Copy out every line from the records that includes "corners".

**Dataset records**
= Beginning of Section =
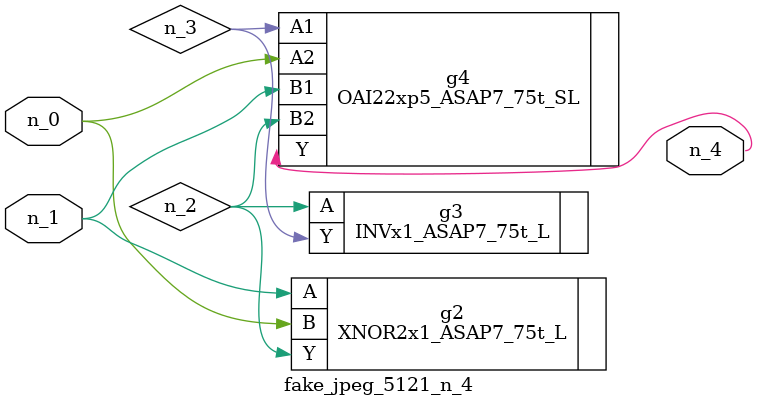
<source format=v>
module fake_jpeg_5121_n_4 (n_0, n_1, n_4);

input n_0;
input n_1;

output n_4;

wire n_2;
wire n_3;

XNOR2x1_ASAP7_75t_L g2 ( 
.A(n_1),
.B(n_0),
.Y(n_2)
);

INVx1_ASAP7_75t_L g3 ( 
.A(n_2),
.Y(n_3)
);

OAI22xp5_ASAP7_75t_SL g4 ( 
.A1(n_3),
.A2(n_0),
.B1(n_1),
.B2(n_2),
.Y(n_4)
);


endmodule
</source>
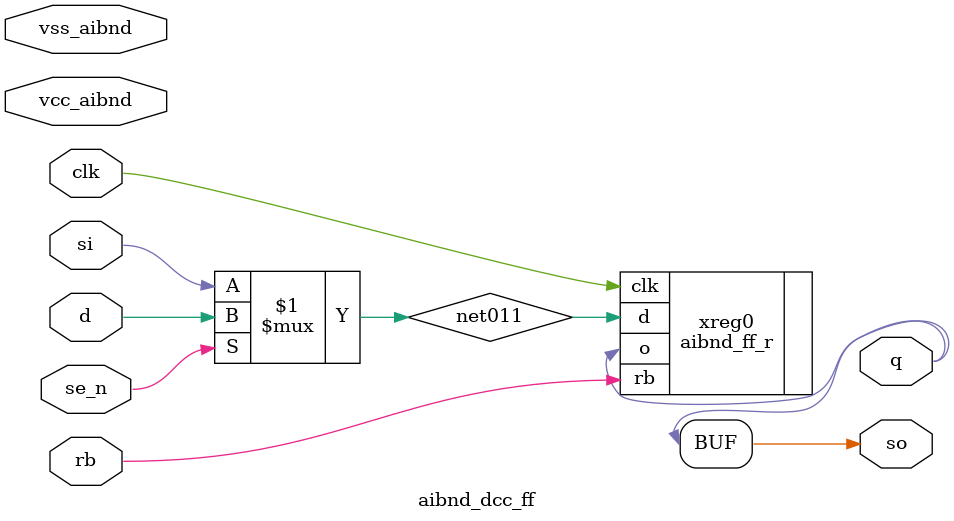
<source format=v>

module aibnd_dcc_ff ( q, so, clk, d, rb, se_n, si, vcc_aibnd, vss_aibnd
     );

output  q, so;

input  clk, d, rb, se_n, si, vcc_aibnd, vss_aibnd;

wire so, q, net011, se_n, d, si; // Conversion Sript Generated


// specify 
//     specparam CDS_LIBNAME  = "aibnd_lib";
//     specparam CDS_CELLNAME = "aibnd_dcc_ff";
//     specparam CDS_VIEWNAME = "schematic";
// endspecify

assign so = q;
aibnd_ff_r  xreg0 ( .o(q), .d(net011), .clk(clk) /*`ifndef INTCNOPWR , .vss(vss_aibnd) , .vcc(vcc_aibnd) `endif*/ , .rb(rb));
assign net011 = se_n ? d : si;

endmodule


</source>
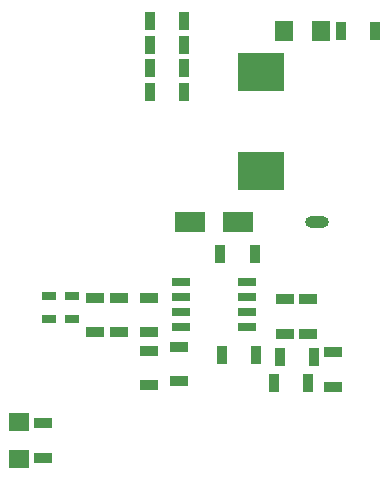
<source format=gtp>
G04*
G04 #@! TF.GenerationSoftware,Altium Limited,Altium Designer,22.7.1 (60)*
G04*
G04 Layer_Color=8421504*
%FSLAX44Y44*%
%MOMM*%
G71*
G04*
G04 #@! TF.SameCoordinates,B907E7F6-3D8B-4148-802C-DA242210B7AD*
G04*
G04*
G04 #@! TF.FilePolarity,Positive*
G04*
G01*
G75*
%ADD12R,0.9000X1.6000*%
%ADD13R,1.5000X1.6600*%
%ADD14R,1.6600X1.5000*%
%ADD15R,1.6000X0.9000*%
%ADD16R,4.0000X3.2000*%
%ADD17O,2.0000X1.0000*%
%ADD18R,2.5000X1.7000*%
%ADD19R,1.6500X0.6500*%
%ADD20R,1.3000X0.7000*%
D12*
X381500Y387000D02*
D03*
X352500D02*
D03*
X190500Y335000D02*
D03*
X219500D02*
D03*
X190500Y355000D02*
D03*
X219500D02*
D03*
X191000Y375000D02*
D03*
X220000D02*
D03*
X191000Y395000D02*
D03*
X220000D02*
D03*
X252000Y112500D02*
D03*
X281000D02*
D03*
X329500Y111000D02*
D03*
X300500D02*
D03*
X296000Y88750D02*
D03*
X325000D02*
D03*
X250500Y198000D02*
D03*
X279500D02*
D03*
D13*
X335500Y387000D02*
D03*
X304500D02*
D03*
D14*
X80000Y55500D02*
D03*
Y24500D02*
D03*
D15*
X100000Y54500D02*
D03*
Y25500D02*
D03*
X190250Y132000D02*
D03*
Y161000D02*
D03*
X305000Y159500D02*
D03*
Y130500D02*
D03*
X325000Y159500D02*
D03*
Y130500D02*
D03*
X346000Y85500D02*
D03*
Y114500D02*
D03*
X215000Y90500D02*
D03*
Y119500D02*
D03*
X190250Y87000D02*
D03*
Y116000D02*
D03*
X165000Y161000D02*
D03*
Y132000D02*
D03*
X144000Y161000D02*
D03*
Y132000D02*
D03*
D16*
X285000Y352000D02*
D03*
Y268000D02*
D03*
D17*
X332000Y225000D02*
D03*
D18*
X225000D02*
D03*
X265000D02*
D03*
D19*
X216750Y135950D02*
D03*
Y148650D02*
D03*
Y161350D02*
D03*
Y174050D02*
D03*
X273250Y135950D02*
D03*
Y148650D02*
D03*
Y161350D02*
D03*
Y174050D02*
D03*
D20*
X124500Y143000D02*
D03*
Y162000D02*
D03*
X105000Y143000D02*
D03*
Y162000D02*
D03*
M02*

</source>
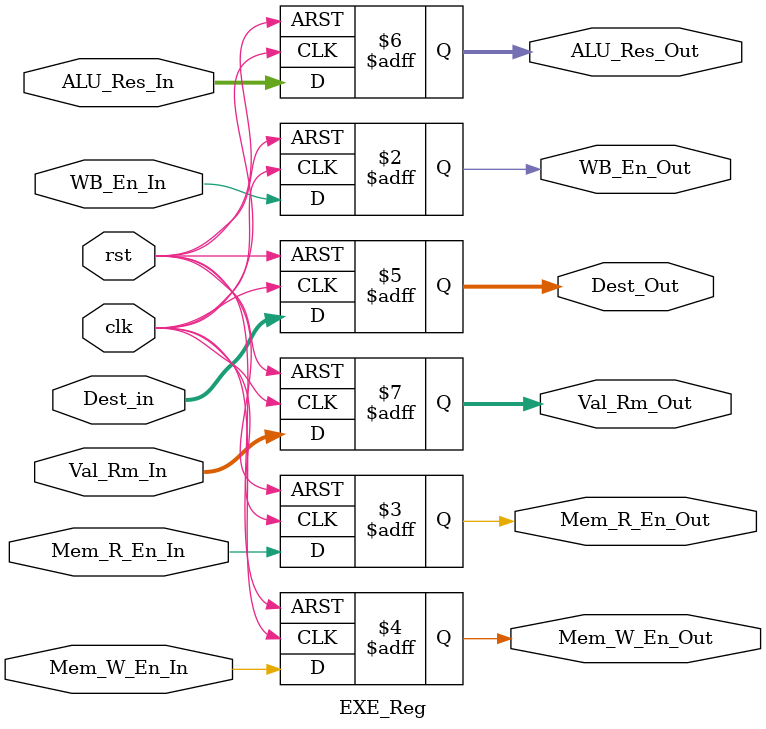
<source format=v>
module EXE_Reg
    (
	input clk, rst, WB_En_In, Mem_R_En_In, Mem_W_En_In,
    input [3:0]Dest_in,
	input [31:0] ALU_Res_In, Val_Rm_In,
	
	output reg WB_En_Out, Mem_R_En_Out, Mem_W_En_Out,  
    output reg [3:0] Dest_Out,
	output reg [31:0] ALU_Res_Out, Val_Rm_Out
    );
	
	always@(posedge clk, posedge rst)
    begin
		if (rst)
			{WB_En_Out, Mem_R_En_Out, Mem_W_En_Out, ALU_Res_Out, Val_Rm_Out, Dest_Out} = 71'd0;
		else 
        begin 
			WB_En_Out    =    WB_En_In;
			Mem_R_En_Out = Mem_R_En_In;
			Mem_W_En_Out = Mem_W_En_In;
			ALU_Res_Out  =  ALU_Res_In;
			Val_Rm_Out   =   Val_Rm_In;
			Dest_Out     =     Dest_in;
		end		
	end

endmodule
	

</source>
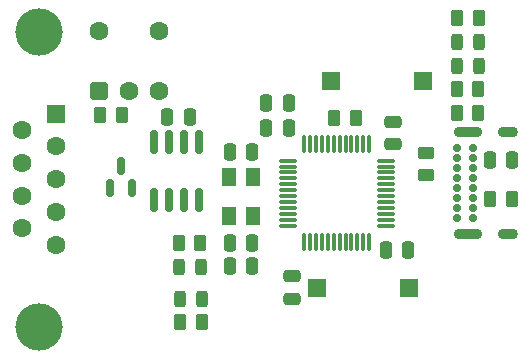
<source format=gbr>
%TF.GenerationSoftware,KiCad,Pcbnew,(6.0.2)*%
%TF.CreationDate,2022-11-22T23:48:31+01:00*%
%TF.ProjectId,CANap_,43414e61-70e9-42e6-9b69-6361645f7063,rev?*%
%TF.SameCoordinates,Original*%
%TF.FileFunction,Soldermask,Top*%
%TF.FilePolarity,Negative*%
%FSLAX46Y46*%
G04 Gerber Fmt 4.6, Leading zero omitted, Abs format (unit mm)*
G04 Created by KiCad (PCBNEW (6.0.2)) date 2022-11-22 23:48:31*
%MOMM*%
%LPD*%
G01*
G04 APERTURE LIST*
G04 Aperture macros list*
%AMRoundRect*
0 Rectangle with rounded corners*
0 $1 Rounding radius*
0 $2 $3 $4 $5 $6 $7 $8 $9 X,Y pos of 4 corners*
0 Add a 4 corners polygon primitive as box body*
4,1,4,$2,$3,$4,$5,$6,$7,$8,$9,$2,$3,0*
0 Add four circle primitives for the rounded corners*
1,1,$1+$1,$2,$3*
1,1,$1+$1,$4,$5*
1,1,$1+$1,$6,$7*
1,1,$1+$1,$8,$9*
0 Add four rect primitives between the rounded corners*
20,1,$1+$1,$2,$3,$4,$5,0*
20,1,$1+$1,$4,$5,$6,$7,0*
20,1,$1+$1,$6,$7,$8,$9,0*
20,1,$1+$1,$8,$9,$2,$3,0*%
G04 Aperture macros list end*
%ADD10RoundRect,0.250000X-0.250000X-0.475000X0.250000X-0.475000X0.250000X0.475000X-0.250000X0.475000X0*%
%ADD11RoundRect,0.250000X-0.475000X0.250000X-0.475000X-0.250000X0.475000X-0.250000X0.475000X0.250000X0*%
%ADD12RoundRect,0.250000X-0.262500X-0.450000X0.262500X-0.450000X0.262500X0.450000X-0.262500X0.450000X0*%
%ADD13RoundRect,0.250000X0.262500X0.450000X-0.262500X0.450000X-0.262500X-0.450000X0.262500X-0.450000X0*%
%ADD14C,4.000000*%
%ADD15R,1.600000X1.600000*%
%ADD16C,1.600000*%
%ADD17RoundRect,0.250000X0.250000X0.475000X-0.250000X0.475000X-0.250000X-0.475000X0.250000X-0.475000X0*%
%ADD18RoundRect,0.075000X-0.662500X-0.075000X0.662500X-0.075000X0.662500X0.075000X-0.662500X0.075000X0*%
%ADD19RoundRect,0.075000X-0.075000X-0.662500X0.075000X-0.662500X0.075000X0.662500X-0.075000X0.662500X0*%
%ADD20R,1.500000X1.500000*%
%ADD21RoundRect,0.400000X-0.400000X0.400000X-0.400000X-0.400000X0.400000X-0.400000X0.400000X0.400000X0*%
%ADD22RoundRect,0.243750X-0.243750X-0.456250X0.243750X-0.456250X0.243750X0.456250X-0.243750X0.456250X0*%
%ADD23RoundRect,0.150000X-0.150000X0.825000X-0.150000X-0.825000X0.150000X-0.825000X0.150000X0.825000X0*%
%ADD24RoundRect,0.150000X0.150000X-0.587500X0.150000X0.587500X-0.150000X0.587500X-0.150000X-0.587500X0*%
%ADD25RoundRect,0.250000X-0.450000X0.262500X-0.450000X-0.262500X0.450000X-0.262500X0.450000X0.262500X0*%
%ADD26R,1.300000X1.600000*%
%ADD27C,0.700000*%
%ADD28O,2.400000X0.900000*%
%ADD29O,1.700000X0.900000*%
G04 APERTURE END LIST*
D10*
%TO.C,C9*%
X157725000Y-76575000D03*
X159625000Y-76575000D03*
%TD*%
D11*
%TO.C,C11*%
X159875000Y-91225000D03*
X159875000Y-93125000D03*
%TD*%
D12*
%TO.C,R2*%
X175662500Y-77400000D03*
X173837500Y-77400000D03*
%TD*%
D13*
%TO.C,R4*%
X175700000Y-69350000D03*
X173875000Y-69350000D03*
%TD*%
D14*
%TO.C,J2*%
X138460331Y-70490000D03*
X138460331Y-95490000D03*
D15*
X139880331Y-77450000D03*
D16*
X139880331Y-80220000D03*
X139880331Y-82990000D03*
X139880331Y-85760000D03*
X139880331Y-88530000D03*
X137040331Y-78835000D03*
X137040331Y-81605000D03*
X137040331Y-84375000D03*
X137040331Y-87145000D03*
%TD*%
D17*
%TO.C,C13*%
X169725000Y-88975000D03*
X167825000Y-88975000D03*
%TD*%
D18*
%TO.C,U3*%
X159512500Y-81425000D03*
X159512500Y-81925000D03*
X159512500Y-82425000D03*
X159512500Y-82925000D03*
X159512500Y-83425000D03*
X159512500Y-83925000D03*
X159512500Y-84425000D03*
X159512500Y-84925000D03*
X159512500Y-85425000D03*
X159512500Y-85925000D03*
X159512500Y-86425000D03*
X159512500Y-86925000D03*
D19*
X160925000Y-88337500D03*
X161425000Y-88337500D03*
X161925000Y-88337500D03*
X162425000Y-88337500D03*
X162925000Y-88337500D03*
X163425000Y-88337500D03*
X163925000Y-88337500D03*
X164425000Y-88337500D03*
X164925000Y-88337500D03*
X165425000Y-88337500D03*
X165925000Y-88337500D03*
X166425000Y-88337500D03*
D18*
X167837500Y-86925000D03*
X167837500Y-86425000D03*
X167837500Y-85925000D03*
X167837500Y-85425000D03*
X167837500Y-84925000D03*
X167837500Y-84425000D03*
X167837500Y-83925000D03*
X167837500Y-83425000D03*
X167837500Y-82925000D03*
X167837500Y-82425000D03*
X167837500Y-81925000D03*
X167837500Y-81425000D03*
D19*
X166425000Y-80012500D03*
X165925000Y-80012500D03*
X165425000Y-80012500D03*
X164925000Y-80012500D03*
X164425000Y-80012500D03*
X163925000Y-80012500D03*
X163425000Y-80012500D03*
X162925000Y-80012500D03*
X162425000Y-80012500D03*
X161925000Y-80012500D03*
X161425000Y-80012500D03*
X160925000Y-80012500D03*
%TD*%
D20*
%TO.C,SW3*%
X170975000Y-74675000D03*
X163175000Y-74675000D03*
%TD*%
D17*
%TO.C,C4*%
X151250000Y-77700000D03*
X149350000Y-77700000D03*
%TD*%
D12*
%TO.C,R3*%
X178512500Y-84650000D03*
X176687500Y-84650000D03*
%TD*%
D11*
%TO.C,C12*%
X168475000Y-78125000D03*
X168475000Y-80025000D03*
%TD*%
D16*
%TO.C,SW2*%
X143560000Y-70410000D03*
X148640000Y-70410000D03*
D21*
X143560000Y-75490000D03*
D16*
X146100000Y-75490000D03*
X148640000Y-75490000D03*
%TD*%
D10*
%TO.C,C14*%
X154625000Y-90375000D03*
X156525000Y-90375000D03*
%TD*%
D13*
%TO.C,R5*%
X173837500Y-75350000D03*
X175662500Y-75350000D03*
%TD*%
D12*
%TO.C,R1*%
X143637500Y-77550000D03*
X145462500Y-77550000D03*
%TD*%
D22*
%TO.C,D2*%
X175737500Y-73400000D03*
X173862500Y-73400000D03*
%TD*%
D13*
%TO.C,R9*%
X152237500Y-95125000D03*
X150412500Y-95125000D03*
%TD*%
D10*
%TO.C,C7*%
X154625000Y-80675000D03*
X156525000Y-80675000D03*
%TD*%
D23*
%TO.C,U2*%
X152005000Y-79825000D03*
X150735000Y-79825000D03*
X149465000Y-79825000D03*
X148195000Y-79825000D03*
X148195000Y-84775000D03*
X149465000Y-84775000D03*
X150735000Y-84775000D03*
X152005000Y-84775000D03*
%TD*%
D22*
%TO.C,D4*%
X150287500Y-90425000D03*
X152162500Y-90425000D03*
%TD*%
D13*
%TO.C,R8*%
X152137500Y-88425000D03*
X150312500Y-88425000D03*
%TD*%
D17*
%TO.C,C8*%
X156525000Y-88375000D03*
X154625000Y-88375000D03*
%TD*%
D10*
%TO.C,C10*%
X157725000Y-78675000D03*
X159625000Y-78675000D03*
%TD*%
D22*
%TO.C,D1*%
X173887500Y-71350000D03*
X175762500Y-71350000D03*
%TD*%
D24*
%TO.C,D3*%
X144450000Y-83737500D03*
X146350000Y-83737500D03*
X145400000Y-81862500D03*
%TD*%
D25*
%TO.C,R7*%
X171250000Y-80775000D03*
X171250000Y-82600000D03*
%TD*%
D20*
%TO.C,SW4*%
X169775000Y-92175000D03*
X161975000Y-92175000D03*
%TD*%
D22*
%TO.C,D5*%
X150387500Y-93125000D03*
X152262500Y-93125000D03*
%TD*%
D13*
%TO.C,R6*%
X165287500Y-77775000D03*
X163462500Y-77775000D03*
%TD*%
D26*
%TO.C,Y1*%
X154575000Y-82825000D03*
X154575000Y-86125000D03*
X156575000Y-86125000D03*
X156575000Y-82825000D03*
%TD*%
D10*
%TO.C,C6*%
X178550000Y-81350000D03*
X176650000Y-81350000D03*
%TD*%
D27*
%TO.C,J1*%
X173850000Y-80350000D03*
X173850000Y-81200000D03*
X173850000Y-82050000D03*
X173850000Y-82900000D03*
X173850000Y-83750000D03*
X173850000Y-84600000D03*
X173850000Y-85450000D03*
X173850000Y-86300000D03*
X175200000Y-86300000D03*
X175200000Y-85450000D03*
X175200000Y-84600000D03*
X175200000Y-83750000D03*
X175200000Y-82900000D03*
X175200000Y-82050000D03*
X175200000Y-81200000D03*
X175200000Y-80350000D03*
D28*
X174830000Y-79000000D03*
D29*
X178210000Y-87650000D03*
X178210000Y-79000000D03*
D28*
X174830000Y-87650000D03*
%TD*%
M02*

</source>
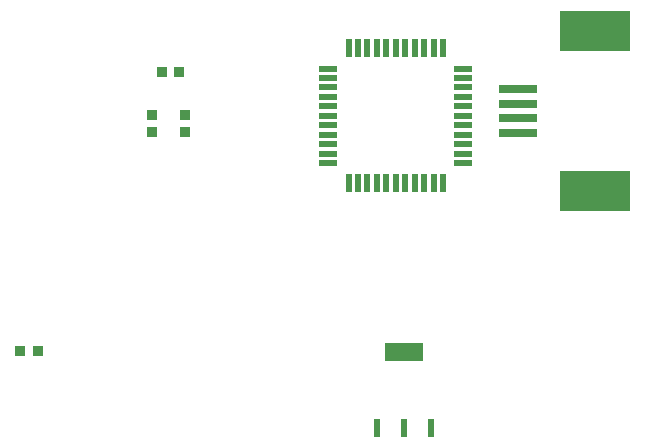
<source format=gbr>
%TF.GenerationSoftware,KiCad,Pcbnew,8.0.4*%
%TF.CreationDate,2024-08-01T20:05:25+05:30*%
%TF.ProjectId,Atmega32,41746d65-6761-4333-922e-6b696361645f,rev?*%
%TF.SameCoordinates,Original*%
%TF.FileFunction,Paste,Top*%
%TF.FilePolarity,Positive*%
%FSLAX46Y46*%
G04 Gerber Fmt 4.6, Leading zero omitted, Abs format (unit mm)*
G04 Created by KiCad (PCBNEW 8.0.4) date 2024-08-01 20:05:25*
%MOMM*%
%LPD*%
G01*
G04 APERTURE LIST*
%ADD10C,0.000000*%
%ADD11R,0.863600X0.812800*%
%ADD12R,0.812800X0.863600*%
%ADD13R,0.609600X1.549400*%
%ADD14R,3.300000X0.800000*%
%ADD15R,6.040000X3.400000*%
%ADD16R,1.500000X0.550000*%
%ADD17R,0.550000X1.500000*%
G04 APERTURE END LIST*
D10*
%TO.C,U2*%
G36*
X173075600Y-73240900D02*
G01*
X169824400Y-73240900D01*
X169824400Y-71691500D01*
X173075600Y-71691500D01*
X173075600Y-73240900D01*
G37*
%TD*%
D11*
%TO.C,C3*%
X150952200Y-48768000D03*
X152400000Y-48768000D03*
%TD*%
D12*
%TO.C,C1*%
X150114000Y-53809900D03*
X150114000Y-52362100D03*
%TD*%
%TO.C,C2*%
X152908000Y-53848000D03*
X152908000Y-52400200D03*
%TD*%
D13*
%TO.C,U2*%
X169151300Y-78917800D03*
X171450000Y-78917800D03*
X173748700Y-78917800D03*
%TD*%
D14*
%TO.C,j1*%
X181064000Y-50195000D03*
X181064000Y-52695000D03*
X181064000Y-53945000D03*
X181064000Y-51445000D03*
D15*
X187634000Y-58870000D03*
X187634000Y-45270000D03*
%TD*%
D11*
%TO.C,C5*%
X138976100Y-72351900D03*
X140423900Y-72351900D03*
%TD*%
D16*
%TO.C,U1*%
X165052000Y-48466000D03*
X165052000Y-49266000D03*
X165052000Y-50066000D03*
X165052000Y-50866000D03*
X165052000Y-51666000D03*
X165052000Y-52466000D03*
X165052000Y-53266000D03*
X165052000Y-54066000D03*
X165052000Y-54866000D03*
X165052000Y-55666000D03*
X165052000Y-56466000D03*
D17*
X166752000Y-58166000D03*
X167552000Y-58166000D03*
X168352000Y-58166000D03*
X169152000Y-58166000D03*
X169952000Y-58166000D03*
X170752000Y-58166000D03*
X171552000Y-58166000D03*
X172352000Y-58166000D03*
X173152000Y-58166000D03*
X173952000Y-58166000D03*
X174752000Y-58166000D03*
D16*
X176452000Y-56466000D03*
X176452000Y-55666000D03*
X176452000Y-54866000D03*
X176452000Y-54066000D03*
X176452000Y-53266000D03*
X176452000Y-52466000D03*
X176452000Y-51666000D03*
X176452000Y-50866000D03*
X176452000Y-50066000D03*
X176452000Y-49266000D03*
X176452000Y-48466000D03*
D17*
X174752000Y-46766000D03*
X173952000Y-46766000D03*
X173152000Y-46766000D03*
X172352000Y-46766000D03*
X171552000Y-46766000D03*
X170752000Y-46766000D03*
X169952000Y-46766000D03*
X169152000Y-46766000D03*
X168352000Y-46766000D03*
X167552000Y-46766000D03*
X166752000Y-46766000D03*
%TD*%
M02*

</source>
= End of Section =
**Response for this exercise**
0 Rectangle with rounded corners*
0 $2 $3 $4 $5 $6 $7 $8 $9 X,Y pos of 4 corners*
0 Add a 4 corners polygon primitive as box body*
0 Add four circle primitives for the rounded corners*
0 Add four rect primitives between the rounded corners*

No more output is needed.